Le 1er mai, des agents du renseignement des mollahs, le Vevak, ont convoqué M. Olia’ifard, juriste et avocat auprès du tribunal de la révolution du régime, prétendant faussement qu'ils voulaient examiner le dossier de son client. A l’arrivée de M. Olia’ifard, il a été arrêté et emmené enchaîné en prison. M. Olia’ifard est l’avocat de militants ouvriers, de défenseurs des droits des enfants et d’un certain nombre de mineurs incarcérés dans le couloir de la mort.

Les bourreaux du régime l'ont accusé de « propagande contre le système » et de « propagation de mensonges », pour faire pression sur lui. Il a également été condamné à un an de prison. La sentence ne lui a pas été officiellement communiquée, ni à son avocat. Il avait déjà été emprisonné une semaine après son arrestation le 8 mars 2010.

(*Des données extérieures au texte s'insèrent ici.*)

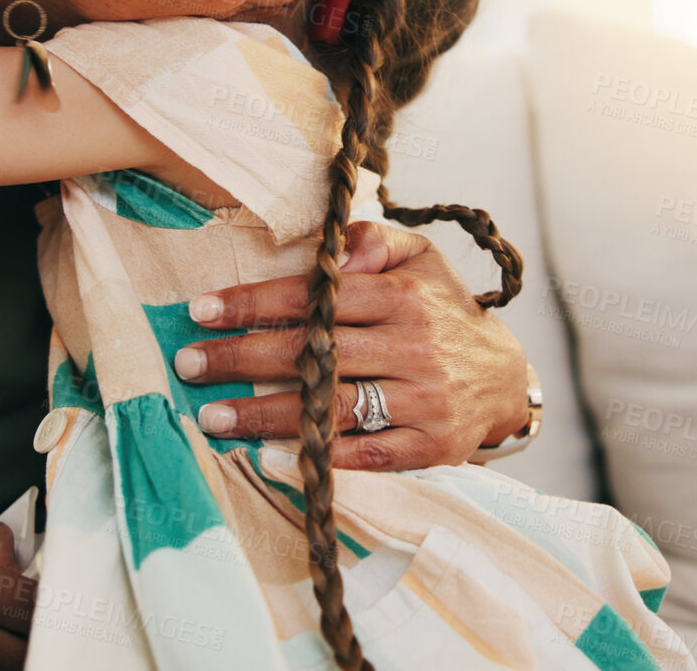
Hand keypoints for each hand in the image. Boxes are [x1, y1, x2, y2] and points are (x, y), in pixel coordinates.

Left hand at [174, 220, 529, 468]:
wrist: (506, 380)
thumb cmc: (444, 314)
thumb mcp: (422, 259)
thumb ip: (374, 241)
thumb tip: (333, 249)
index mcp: (404, 297)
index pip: (317, 298)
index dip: (255, 304)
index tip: (202, 312)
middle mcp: (414, 347)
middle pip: (315, 352)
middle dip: (244, 358)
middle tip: (190, 363)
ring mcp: (424, 400)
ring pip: (334, 406)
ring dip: (268, 414)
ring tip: (214, 417)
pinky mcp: (430, 445)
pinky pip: (367, 453)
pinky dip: (321, 454)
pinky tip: (272, 454)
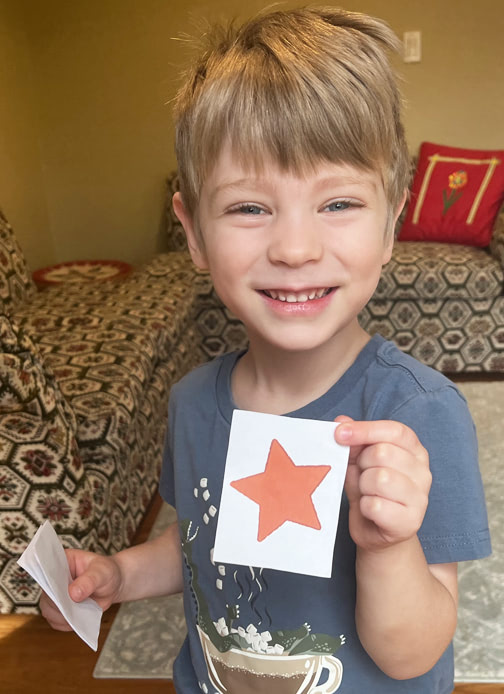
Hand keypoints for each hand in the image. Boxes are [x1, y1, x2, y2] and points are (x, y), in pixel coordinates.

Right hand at [40, 549, 121, 630]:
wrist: (113, 585)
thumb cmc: (106, 572)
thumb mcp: (102, 572)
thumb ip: (89, 581)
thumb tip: (73, 594)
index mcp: (62, 561)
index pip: (47, 570)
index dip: (50, 582)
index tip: (61, 593)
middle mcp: (54, 579)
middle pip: (46, 593)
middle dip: (58, 603)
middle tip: (73, 606)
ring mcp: (55, 595)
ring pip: (48, 610)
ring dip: (62, 616)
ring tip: (80, 612)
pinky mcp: (60, 610)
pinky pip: (56, 621)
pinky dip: (66, 624)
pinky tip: (79, 619)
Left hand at [334, 416, 430, 552]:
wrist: (376, 532)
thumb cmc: (369, 491)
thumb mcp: (358, 462)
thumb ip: (353, 441)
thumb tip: (340, 421)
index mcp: (415, 451)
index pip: (395, 431)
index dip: (365, 429)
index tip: (339, 433)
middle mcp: (423, 472)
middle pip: (383, 452)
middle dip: (362, 463)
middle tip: (362, 475)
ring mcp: (420, 498)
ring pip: (380, 478)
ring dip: (363, 486)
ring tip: (366, 493)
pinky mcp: (410, 522)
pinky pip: (375, 505)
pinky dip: (364, 506)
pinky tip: (369, 510)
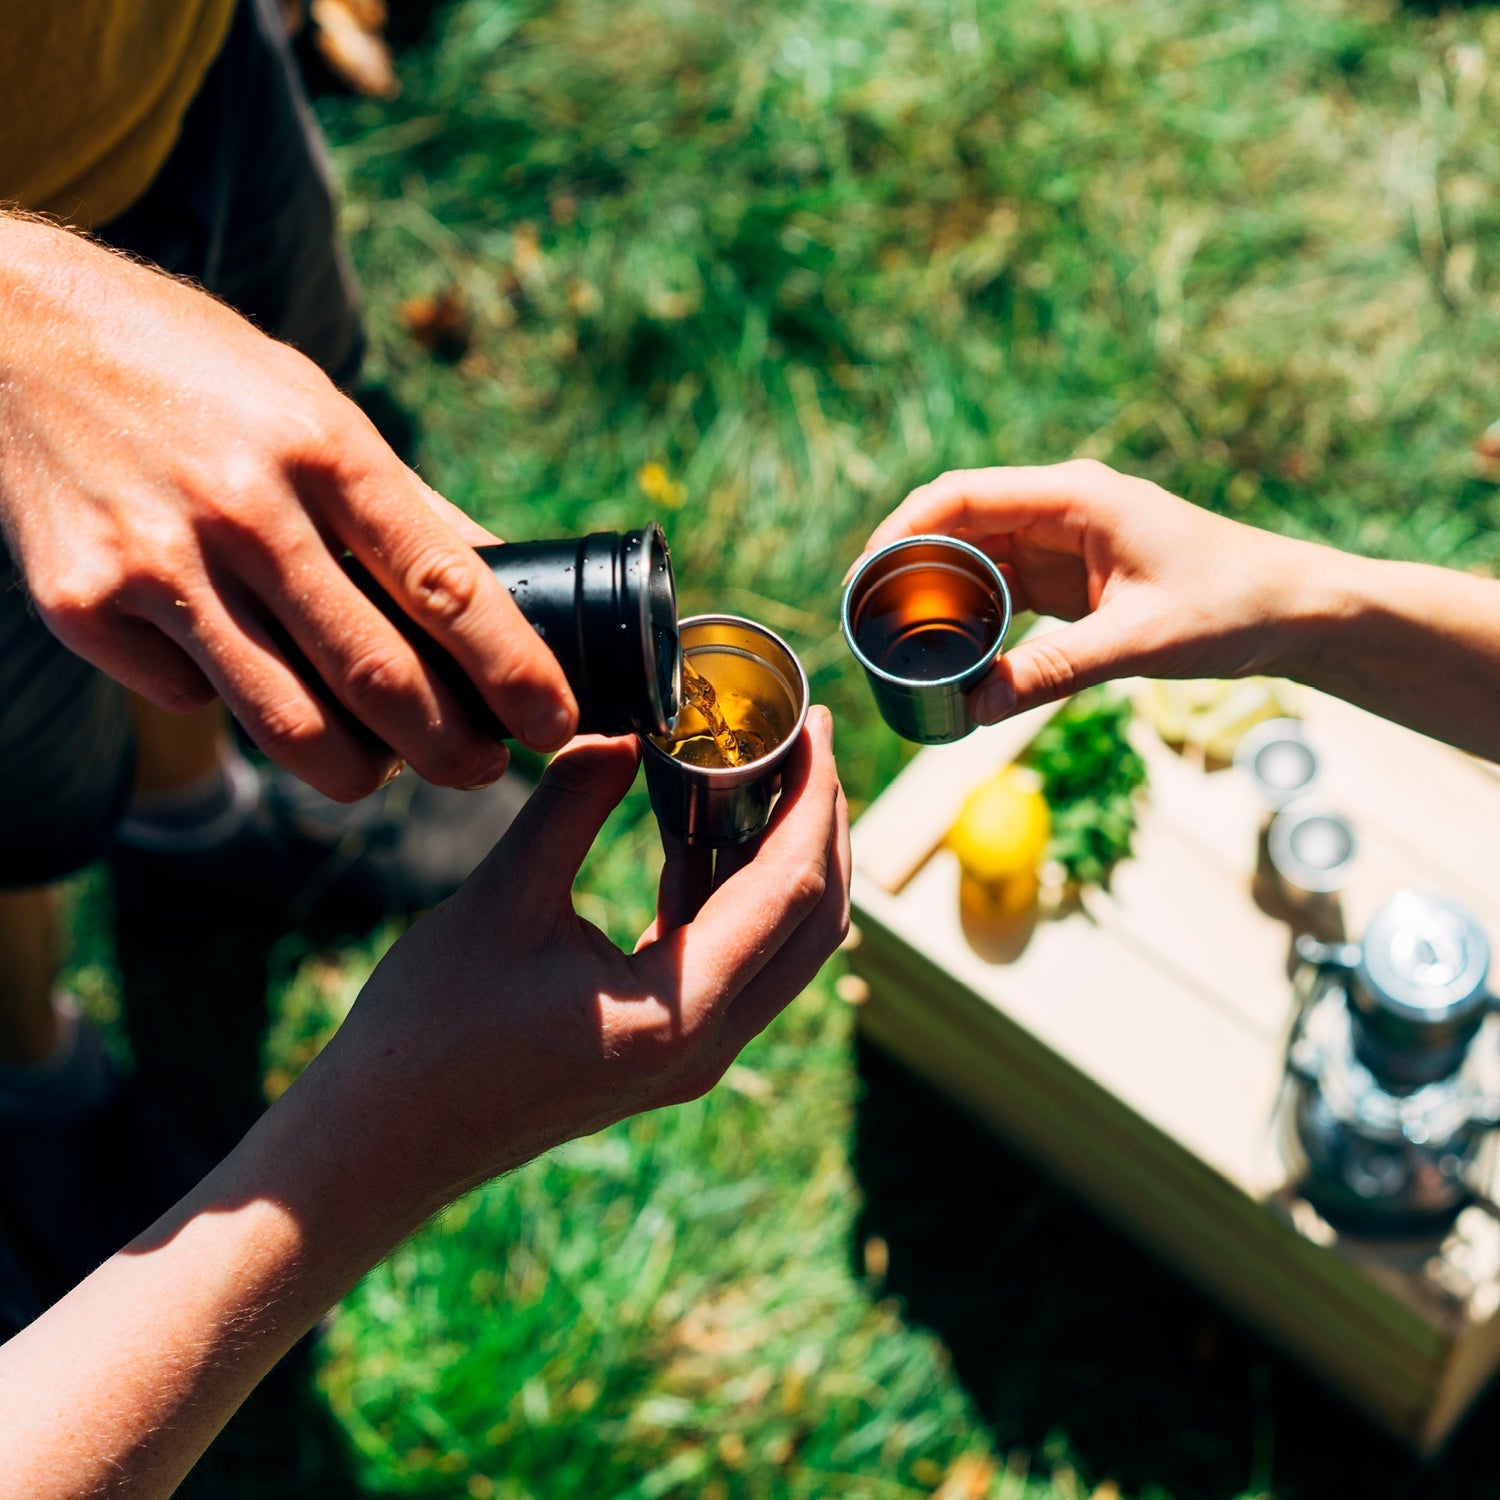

Par ailleurs, le 28 avril, deux jeunes identifiés comme Sina Zoheyri Mesgar et Shayan Sharif Sadate ont été arrêtés et emmenés vers une destination inconnue.

Les 27 et 29 avril, MM Alireza Hashemi, secrétaire général de l’organisation des enseignants iraniens, Ali Akbar Baghani, Secrétaire général du Foyer corporatif des enseignants, et Mahmoud Beheshti Langaroudi, son porte-parole, ont été arrêtés. MM Baghani et Beheshti ont été incarcérés à la section 209 de la prison d'Evine à Téhéran. La famille de M. Hashemi ignore encore les raisons de son arrestation, le lieu de sa détention ou sa situation. Alireza Hashemi avait déjà été arrêté à deux reprises (en mars 2007 et au cours du soulèvement populaire en 2009), et enfermé à la prison d'Evine.

Ces arrestations surviennent à la suite de protestations de l'Association contre la détérioration des conditions de vie des enseignants à travers le pays ainsi que les arrestations et jugements prononcés par le régime concernant des enseignants emprisonnés, comme Abdolreza Qanbari, Abdollah Momeni, Hachem Khastar, Mohammad Davari, Farzad Kamangar et Rassoul Badaqi. 

Par la suite, le 2 mai, Journée des Enseignants en Iran, un certain nombre d'enseignants ont été arrêtés par le Vevak lors de la commémoration de la mort d'un collègue, M. Abolhassan Khanali, sur sa tombe à Ebn-e Babouyeh.

L'arrestation des enseignants ne s’est pas été limitée à Téhéran. A Hamedan, quatre enseignants – Jalal Naderi, Ali Najafi, Mohammad Khani et Saïd Jahan Ara – ont été arrêtés. Le Vevak continue de convoquer, d'interroger et de menacer les membres et responsables du Foyer corporatif des enseignants dans les villes de Hamedan (ouest), Tabriz (nord-ouest), et Kermanchah (ouest). Avec des amendes et des condamnations au fouet, le régime espérait freiner les protestations pour la Journée des Enseignants. Le filtrage des weblogs de l'Association est également un moyen de pression sur les enseignants du pays.

La Résistance iranienne appelle toutes les organisations internationales des droits de l'homme, les syndicats d'avocats et ceux de l’enseignement à travers le monde à condamner la répression des avocats, des enseignants et des militants politiques par le fascisme religieux en Iran. La Résistance iranienne demande des mesures urgentes pour mettre fin aux arrestations arbitraires en Iran et faire libérer sans condition les prisonniers politiques.